## Begin Article

To be truly at peace is to be beyond the reach of anger, anxiety, or fear. It is to be at the center. Strong, open, and ready.
Right now, as I look out my window, I see the cold rain falling. I want to step out into that rain. I don’t want to stay inside or wear a raincoat. I don’t want to avoid or pretend to manage the rain.
I want the rain to fall upon me.
I want to exist in this way.
July 17, 2013 § 25 Comments
The Master sees things as they are,
without trying to control them.
She lets them go their own way,
and resides at the center of the circle.
Tao te Ching
I spent much of my life in rage at the unredeemed world. And I tried in countless ways to control those around me, to shape their lives and choices. I could not simply accept things as they were. I could not accept that others needed to choose for themselves.
But the world spun on. And those I cared about made choices that sometimes came crashing in on them. I failed, I thought. Failed to bring forth meaningful change. Failed to protect my family and those I loved.
To accept things as they are sounds weak and passive. Giving up without a fight.

## End Article
## Begin Source data

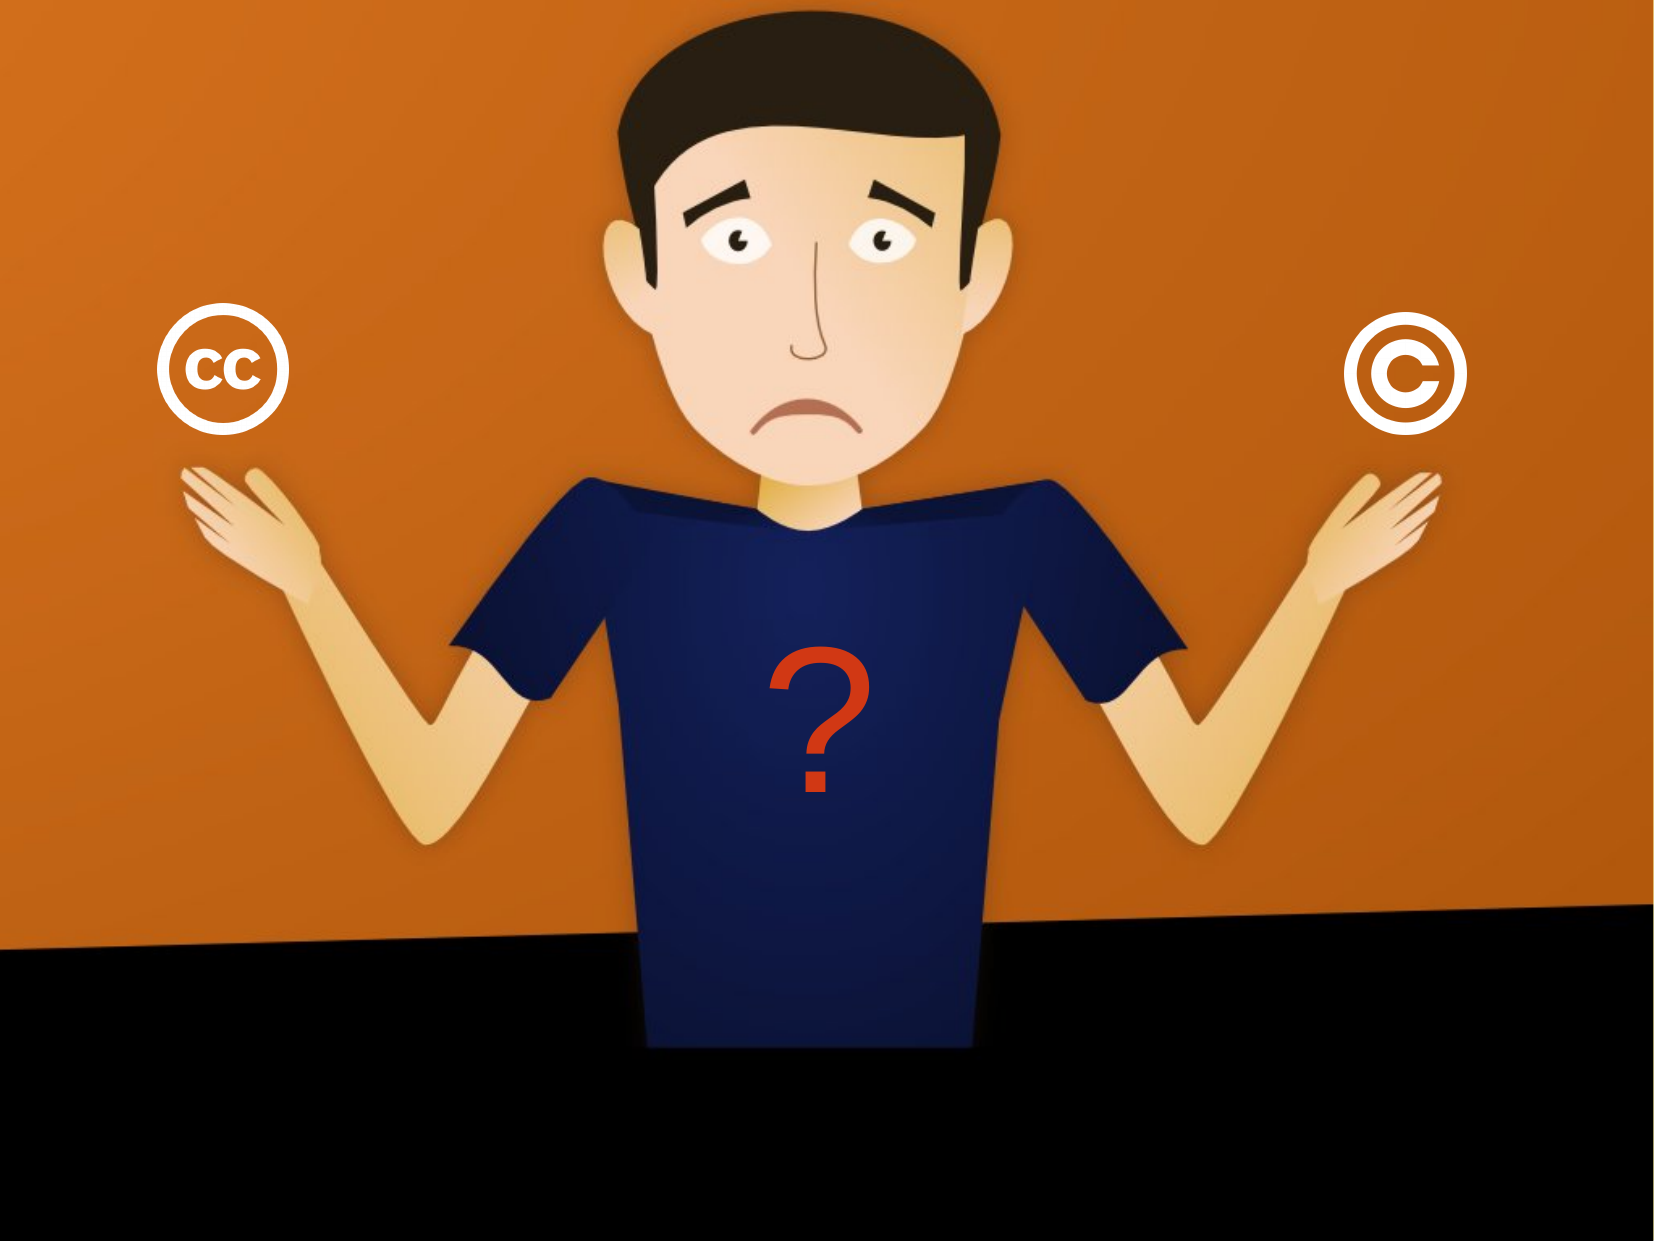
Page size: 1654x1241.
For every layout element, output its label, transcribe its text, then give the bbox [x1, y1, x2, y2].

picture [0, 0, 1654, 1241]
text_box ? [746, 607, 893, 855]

## End Source data

Task list:
A. Check each statement against the essay on peace and mark it yes or no, quoting the words of the essay that settle it: (i) the writer wants to wear a raincoat when going out into the rain; (ii) in the quoted lines, the Master resides at the center of the circle; (iii) the writer says accepting things as they are sounds strong.
B. List every action the writer of the essay on peace says they do not want to take toward the rain.
C. Carry on the essay on peace from its final sentence, keeping the same first-person voice.

Task answers:
A.
(i) No: "I don’t want to stay inside or wear a raincoat."
(ii) Yes: "and resides at the center of the circle."
(iii) No: "To accept things as they are sounds weak and passive."

B.
- stay inside
- wear a raincoat
- avoid the rain
- pretend to manage the rain

C.
But acceptance is the simple recognition that you cannot control others and you cannot control what will come. This recognition frees us to focus all our will and all our energy, all of our being, on the one thing that truly belongs to us. Ourselves.
And with that focus you become strength embodied. You exist and move through the world with the boundless power of presence. You reside at the center of the circle.
Acceptance is the first stone on our path.
July 9, 2013 § 32 Comments
If you want to become whole,
let yourself be partial.
If you want to become straight,
let yourself be crooked.
Tao te Ching
I have spent myself in the pursuit of perfection. Trying to think my way to the perfect choice, trying to maneuver myself to the perfect outcome. And beating myself up when I inevitably fall short.
And so because I cannot find the perfect words, I disappear from my writing. Because I cannot construct the perfect relationship, I disappear from those around me- until all that’s left is my solitary sense of inadequacy.
I say, “I’ve been away.” But I’m not away, literally. I’m here- and not here. Like so many people, I often exist in a trance- speaking, acting, doing and yet absent.
Right now, I feel myself drawing strength from the certain knowledge that my life begins again in each moment. Each moment I can choose. I can return to myself. Be present and strong.
Moment by moment. Again and again.
May 2, 2013 § 37 Comments
The storms have come.
The waters rise in the wetlands surrounding my home here- dark pools amidst the tall pines. The drenching rain, cascading off the metal roof, creates waterfalls just outside the windows. You can feel in your bones the resonance of the rumbling thunder.
When that echoing thunder subsides, I go to the sea. Beneath the angry sky, the ocean is a roiling and foamy cauldron.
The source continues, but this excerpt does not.